* EXERCISE DESCRIPTION: The lines to copy run from the one containing "Логинова Мария отлично" through the last line of the listing; copy them exactly and nothing more.

* TASK DATA:
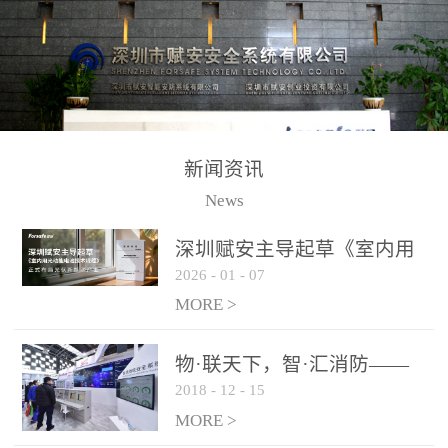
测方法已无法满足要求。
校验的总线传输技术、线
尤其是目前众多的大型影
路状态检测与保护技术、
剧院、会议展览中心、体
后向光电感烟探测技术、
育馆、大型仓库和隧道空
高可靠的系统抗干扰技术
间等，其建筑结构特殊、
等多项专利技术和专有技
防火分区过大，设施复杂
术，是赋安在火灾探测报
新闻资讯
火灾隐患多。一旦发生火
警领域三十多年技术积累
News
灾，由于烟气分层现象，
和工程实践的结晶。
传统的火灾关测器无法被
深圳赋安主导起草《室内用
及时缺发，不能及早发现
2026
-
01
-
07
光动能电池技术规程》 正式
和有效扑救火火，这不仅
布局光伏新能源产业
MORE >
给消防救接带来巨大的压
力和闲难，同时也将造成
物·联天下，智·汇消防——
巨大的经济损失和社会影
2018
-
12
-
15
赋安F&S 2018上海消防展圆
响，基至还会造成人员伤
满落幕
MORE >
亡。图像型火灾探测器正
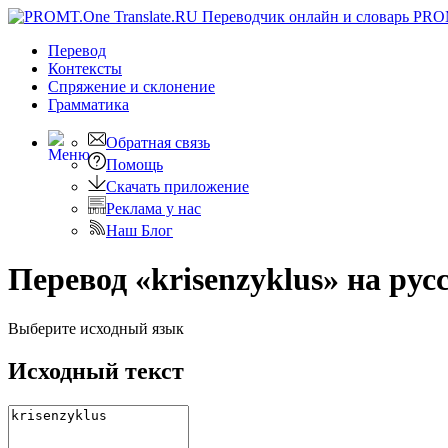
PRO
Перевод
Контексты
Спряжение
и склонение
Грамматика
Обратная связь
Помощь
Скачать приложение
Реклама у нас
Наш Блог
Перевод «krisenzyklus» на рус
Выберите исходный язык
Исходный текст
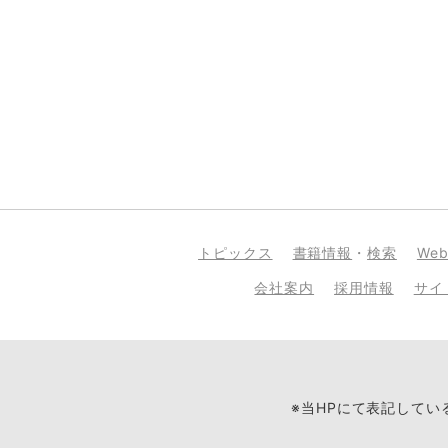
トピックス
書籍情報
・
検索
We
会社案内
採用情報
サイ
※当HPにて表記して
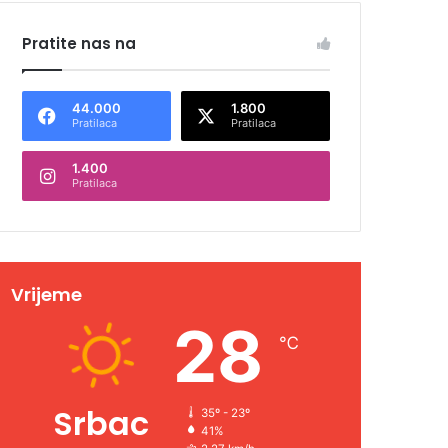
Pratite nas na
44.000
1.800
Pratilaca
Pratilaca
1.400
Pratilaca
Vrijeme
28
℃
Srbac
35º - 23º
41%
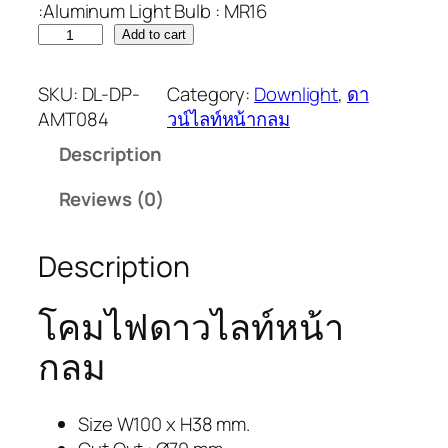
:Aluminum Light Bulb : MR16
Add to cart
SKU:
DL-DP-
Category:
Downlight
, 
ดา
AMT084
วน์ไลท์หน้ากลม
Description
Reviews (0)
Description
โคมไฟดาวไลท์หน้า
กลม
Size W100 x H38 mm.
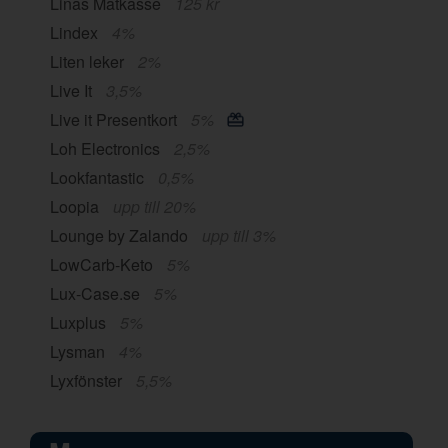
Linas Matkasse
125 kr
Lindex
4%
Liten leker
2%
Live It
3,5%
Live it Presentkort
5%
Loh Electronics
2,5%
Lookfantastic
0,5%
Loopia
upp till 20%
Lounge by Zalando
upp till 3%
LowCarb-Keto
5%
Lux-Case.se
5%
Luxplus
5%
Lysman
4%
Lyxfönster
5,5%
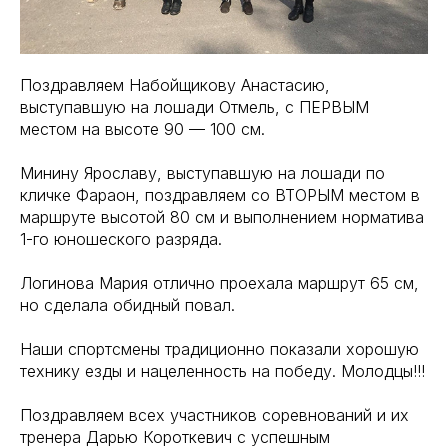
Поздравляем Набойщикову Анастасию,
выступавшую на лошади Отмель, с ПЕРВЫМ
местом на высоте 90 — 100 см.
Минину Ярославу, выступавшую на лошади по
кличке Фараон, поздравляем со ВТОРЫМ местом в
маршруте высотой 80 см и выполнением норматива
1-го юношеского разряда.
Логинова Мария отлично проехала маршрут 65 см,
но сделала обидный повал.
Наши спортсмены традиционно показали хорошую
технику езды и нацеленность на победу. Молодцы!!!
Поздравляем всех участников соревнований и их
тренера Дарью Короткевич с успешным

* EXERCISE RESPONSE:
Логинова Мария отлично проехала маршрут 65 см,
но сделала обидный повал.
Наши спортсмены традиционно показали хорошую
технику езды и нацеленность на победу. Молодцы!!!
Поздравляем всех участников соревнований и их
тренера Дарью Короткевич с успешным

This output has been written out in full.